Surviving the Flames | Teen Ink

Surviving the Flames

November 17, 2015
By timiyaac BRONZE, Rock Hill, South Carolina
timiyaac BRONZE, Rock Hill, South Carolina
1 article 0 photos 0 comments

Favorite Quote:
"Do not accept an evil you can change." -E. Lockhart, We Were Liars


"For dust you are and to dust you will return.”

 

and every little word you say sets a fire in my bones that I can not put out
just the way you say hello and smile gets my heart beating too fast I can feel it brushing against my rib cage ready to burst into inexhaustible flames
i find myself unable to breathe, unable to think
I think that maybe someone told me that this is what love feels like but if that's true I don't know if I want to love you anymore
maybe that's why I've been drinking so much water lately
and it's not even water really mostly just chunks of ice I keep forcing down my throat because nothing else seems to soothe the pain
the ice leaves scratches on my throat and every time I open my mouth to force out the words to tell you to stop and just let me live my life my throat is consumed with fire and I'm afraid that if i let it, fire will rise from my belly and shoot out of my mouth as if I am a dragon
as if I am a beast that should be feared
and I don't get why everyone thinks fire is so beautiful
fire hurts
and fire leaves a permanent reminder of all the destruction it is responsible for
my friends house burned down three years ago but she tells me that sometimes she can still see the fire consume her room and  smell the smoke in her dreams
tells me that fire is the devil in disguise and asks why do you think hell is so hot?

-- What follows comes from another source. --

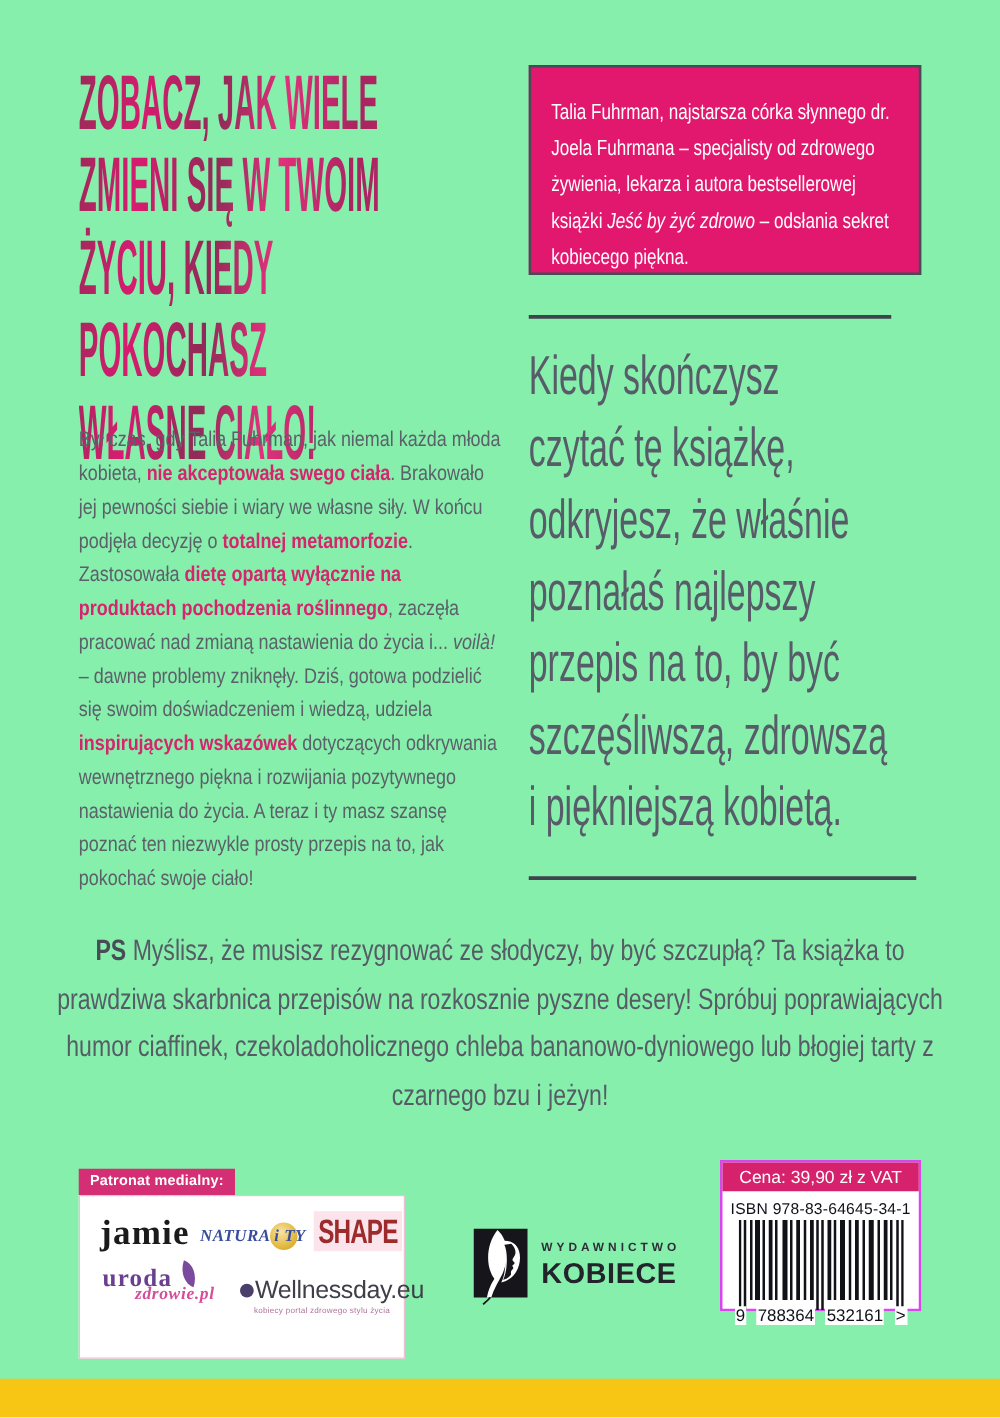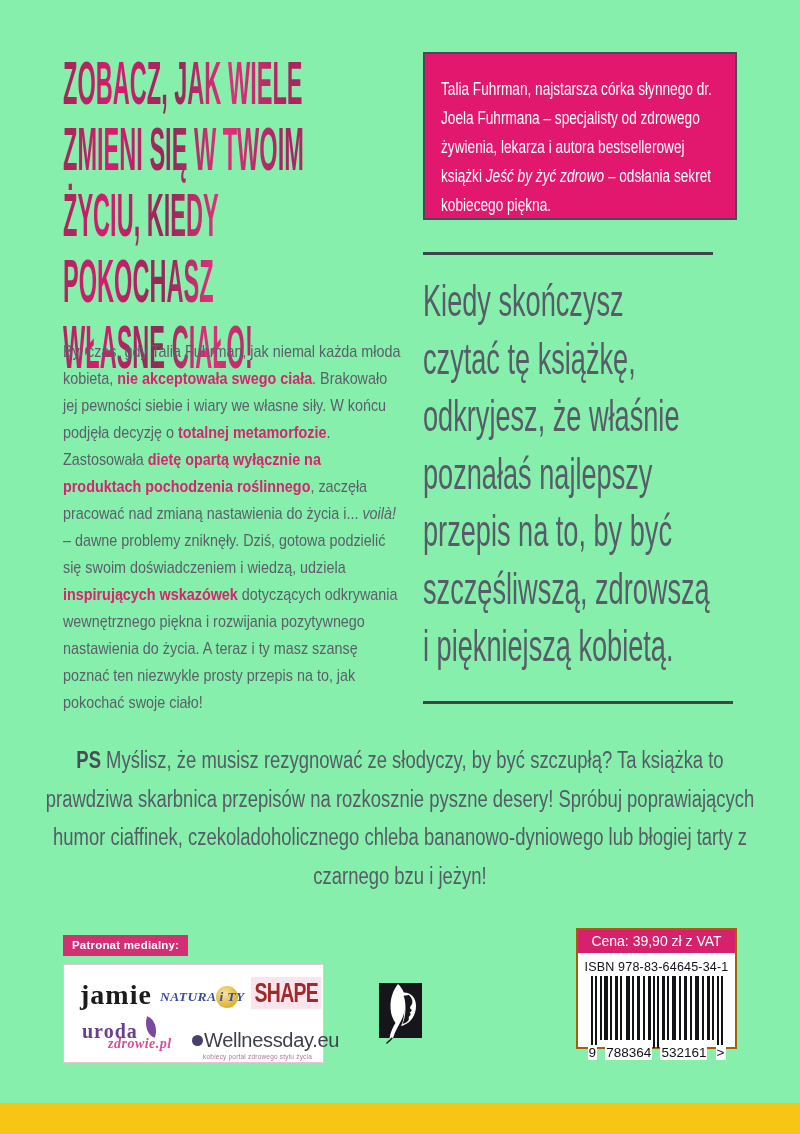"Cena: 39,90 zł z VAT" .price-box { border: 2px solid #a16207 -> 2px solid #d946ef }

I don't tell her that you make me feel like hell inside
because hell is not a place of love
hell is a place of suffering and I understand now why it was made that way because there are some fires you can never escape, there are some flames that stick with you forever

and Aristotle wasn't wrong when he said that we were made up of fire
i bet he would love to meet us
the boy who could set things on fire
and the girl who could survive the flames
and that's the thing about surviving, that's all you do, will I ever live? will I ever stop being consumed in your flames
I fear if I don't not escape soon all that will be left of me in a pile of
ashes


"For dust you are and to dust you will return.”